When Faith Moves Mountains

Among the interesting works of landscape art in Tacita Dean and Jeremy Millar's book Place is one they describe as having 'great simplicity and poetic richness': When Faith Moves Mountains by Francis Alÿs. The artist was struck by the hardship of life on the edge of Lima, where seventy thousand people live in shanty towns without running water or electricity. Displaced from the city by social unrest and economic crises, they came to live on the Ventanilla dunes, slowly moving hills of sand that seem like metaphors for the forces acting on the people of Lima. On April 11 2002, Alÿs organised an action he describes as 'at once futile and heroic, absurd and urgent.' Five hundred volunteers formed a line at the foot of a dune and working only with shovels managed to mve it about four inches from its original position.

There is an Artforum article in which Alÿs discusses this work. "When Faith Moves Mountains is my attempt to deromanticize Land art.
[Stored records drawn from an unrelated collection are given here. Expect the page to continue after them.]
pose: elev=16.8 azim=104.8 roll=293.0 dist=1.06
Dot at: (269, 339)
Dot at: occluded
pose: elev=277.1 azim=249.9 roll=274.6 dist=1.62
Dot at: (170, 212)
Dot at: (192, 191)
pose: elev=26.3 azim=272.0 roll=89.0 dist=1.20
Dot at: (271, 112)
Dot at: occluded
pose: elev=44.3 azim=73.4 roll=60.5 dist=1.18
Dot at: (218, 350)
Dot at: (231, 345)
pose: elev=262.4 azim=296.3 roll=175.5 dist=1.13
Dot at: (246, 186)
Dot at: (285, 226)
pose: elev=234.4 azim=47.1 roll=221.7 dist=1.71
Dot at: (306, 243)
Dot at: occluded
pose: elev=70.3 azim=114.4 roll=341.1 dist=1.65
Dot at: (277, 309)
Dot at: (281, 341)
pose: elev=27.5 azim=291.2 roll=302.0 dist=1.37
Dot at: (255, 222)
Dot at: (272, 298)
When Richard Long made his walks in the Peruvian desert, he was pursuing a contemplative practice that distanced him from the immediate social context. When Robert Smithson built the Spiral Jetty on the Salt Lake in Utah, he was turning civil engineering into sculpture and vice versa. Here, we have attempted to create a kind of Land art for the land-less, and, with the help of hundreds of people and shovels, we created a social allegory. This story is not validated by any physical trace or addition to the landscape. We shall now leave the care of our story to oral tradition, as Plato says in the Republic. Only in its repetition and transmission is the work actualized. In this respect, art can never free itself from myth. Indeed, in modem no less than premodern societies, art operates precisely within the space of myth."